Torcer e secar faz parte de um mesmo jogo. Por isso, os dias têm sido cruéis e traiçoeiros para quem torce para o imortal tricolor. O torcedor gremista conta os minutos para que 2024 acabe logo. Mas antes que isso aconteça, o que já está extremamente doloroso ainda pode piorar. É difícil, mas pode…
Em terra de chimangos e maragatos, azuis e vermelhos, onde tudo é polarizado, a rivalidade dá o tom da vida: o sucesso de um fez a grandeza do outro. Não imagino que possa ter passado por alguma cabeça ingênua que essa lógica pudesse ser inversa. Mesmo que lá no fundo do interior do cérebro, onde há uma gavetinha chamada desconfiança, nem o mais cético colorado acreditaria que um treinador formado nas categorias de base do Grêmio, Campeão da América e vice-campeão mundial com a camiseta do imortal tricolor, fosse assumir o comando técnico do inimigo, ficar a frente de um grupo de jogadores esgualepados pelas teses derrotistas do ex-treinador, e transformá-lo numa fênix, a ave que segundo a mitologia grega, renasceu das cinzas.
Roger Machado, identificado como o eterno lateral esquerdo daquele impressionante time do Felipão, está a 16 jogos no comando do Inter e ainda não sabe o que é perder. Venceu 10 e empatou seis. Assumiu em julho com o time em 13º lugar na tabela do Brasileirão, condição que lhe colocava como candidato ao rebaixamento. Quatro meses depois, o colorado está em terceiro lugar, alimentando uma remotíssima – quase impossível – chance de ser campeão; e com a assegurada vaga direta à Libertadores do ano que vem.
O Grêmio – por sua vez – paga um preço alto pela adoração extrema a um dos seus ídolos. Renato tornou-se uma espécie de Hitler ao combalido exército tricolor, com direito a estátua no pátio e tudo. Todos o temem. Do presidente ao mais humilde funcionário que cuida da grama do CT. A imprensa, então, nem se fala. Mesmo nos bons tempos, a crônica esportiva tratava Renato como um semi-deus. E nem assim ele poupava os repórteres. Hoje, os gremistas não suportam mais o Renato e o Renato não suporta mais trabalhar no Grêmio. E a conta chegou: agonia para fugir de um novo rebaixamento.

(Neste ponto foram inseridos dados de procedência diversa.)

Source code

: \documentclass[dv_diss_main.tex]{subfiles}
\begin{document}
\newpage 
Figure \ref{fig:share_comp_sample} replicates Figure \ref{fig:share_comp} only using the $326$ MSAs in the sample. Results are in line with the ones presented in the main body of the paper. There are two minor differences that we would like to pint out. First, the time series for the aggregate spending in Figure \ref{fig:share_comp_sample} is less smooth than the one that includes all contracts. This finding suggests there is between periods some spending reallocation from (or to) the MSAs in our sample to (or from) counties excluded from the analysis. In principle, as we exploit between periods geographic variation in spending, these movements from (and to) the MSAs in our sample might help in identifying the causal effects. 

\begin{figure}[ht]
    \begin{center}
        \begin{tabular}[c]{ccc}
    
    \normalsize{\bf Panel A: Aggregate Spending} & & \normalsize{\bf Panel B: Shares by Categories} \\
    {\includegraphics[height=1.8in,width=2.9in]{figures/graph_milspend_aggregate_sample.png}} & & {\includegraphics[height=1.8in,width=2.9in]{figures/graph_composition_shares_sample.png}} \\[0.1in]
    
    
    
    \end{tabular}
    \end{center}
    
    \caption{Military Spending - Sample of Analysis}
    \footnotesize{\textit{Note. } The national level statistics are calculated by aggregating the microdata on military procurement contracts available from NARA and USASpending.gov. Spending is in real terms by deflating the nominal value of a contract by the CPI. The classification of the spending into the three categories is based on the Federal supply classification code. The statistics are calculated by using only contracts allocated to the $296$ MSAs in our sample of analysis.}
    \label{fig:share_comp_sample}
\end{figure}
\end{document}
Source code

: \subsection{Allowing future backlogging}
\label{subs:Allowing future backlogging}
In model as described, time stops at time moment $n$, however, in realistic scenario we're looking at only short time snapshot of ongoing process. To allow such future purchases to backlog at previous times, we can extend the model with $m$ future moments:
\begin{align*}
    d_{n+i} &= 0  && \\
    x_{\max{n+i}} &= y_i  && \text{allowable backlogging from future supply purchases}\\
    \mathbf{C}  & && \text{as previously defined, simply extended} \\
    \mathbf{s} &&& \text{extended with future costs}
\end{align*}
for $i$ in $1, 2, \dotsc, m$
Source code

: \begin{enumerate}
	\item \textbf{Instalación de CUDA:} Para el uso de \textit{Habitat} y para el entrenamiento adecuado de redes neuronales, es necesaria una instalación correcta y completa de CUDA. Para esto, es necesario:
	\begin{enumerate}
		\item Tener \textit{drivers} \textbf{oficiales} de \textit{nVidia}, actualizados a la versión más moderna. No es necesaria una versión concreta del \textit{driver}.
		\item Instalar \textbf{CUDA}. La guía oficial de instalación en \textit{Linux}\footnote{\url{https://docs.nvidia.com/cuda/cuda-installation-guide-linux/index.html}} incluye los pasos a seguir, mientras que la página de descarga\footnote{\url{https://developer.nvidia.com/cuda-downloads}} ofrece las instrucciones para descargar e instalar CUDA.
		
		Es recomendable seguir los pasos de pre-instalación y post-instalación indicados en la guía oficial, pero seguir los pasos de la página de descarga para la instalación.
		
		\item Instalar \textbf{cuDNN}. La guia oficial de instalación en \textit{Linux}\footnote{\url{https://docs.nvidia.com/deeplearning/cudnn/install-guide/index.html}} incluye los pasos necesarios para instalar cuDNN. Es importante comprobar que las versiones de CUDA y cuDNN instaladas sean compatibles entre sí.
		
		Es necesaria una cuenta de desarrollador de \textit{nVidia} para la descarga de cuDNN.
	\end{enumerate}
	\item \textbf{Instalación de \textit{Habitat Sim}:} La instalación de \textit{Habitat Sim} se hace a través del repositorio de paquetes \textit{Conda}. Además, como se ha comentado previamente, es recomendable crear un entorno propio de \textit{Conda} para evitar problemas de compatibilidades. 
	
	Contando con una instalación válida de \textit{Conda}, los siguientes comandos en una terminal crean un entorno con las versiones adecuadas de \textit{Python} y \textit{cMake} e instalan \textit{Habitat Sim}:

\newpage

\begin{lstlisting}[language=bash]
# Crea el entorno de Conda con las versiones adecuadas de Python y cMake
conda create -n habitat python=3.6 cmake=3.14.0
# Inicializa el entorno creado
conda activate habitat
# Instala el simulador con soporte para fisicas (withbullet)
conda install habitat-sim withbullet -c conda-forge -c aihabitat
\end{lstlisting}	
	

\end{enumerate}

O que me preocupa enquanto cidadão que tenta conviver civilizadamente – e isso serve para torcedores de Inter, de Grêmio, de Corinthians, de Palmeiras, de Flamengo, de Boca, de River… – é a pequenez que envolve a supervalorização da desgraça alheia que na maioria das vezes extrapola o limite do tolerável. Adversários não podem ser inimigos – embora seja assim que a história retrate. Mas quando a arrogância da rivalidade atropela o reconhecimento daqueles que sabem perder é porque caminhamos a passos largos rumo ao caos, à violência, à selvageria… do corpo e da alma.
O sentimento das exaustivas e ruidosas comemorações – que no modo civilizado pode-se chamar de flauta – se refere a 2% de euforia e orgulho pelas vitórias; e 98% endereçados à desgraça do adversário, com requintes de humilhação, de desconstrução da imagem, dos seus méritos, da sua história e da sua consequente redução a pó. Infelizmente assim caminha a humanidade. Seja vestindo preto, branco, verde, vermelho ou azul.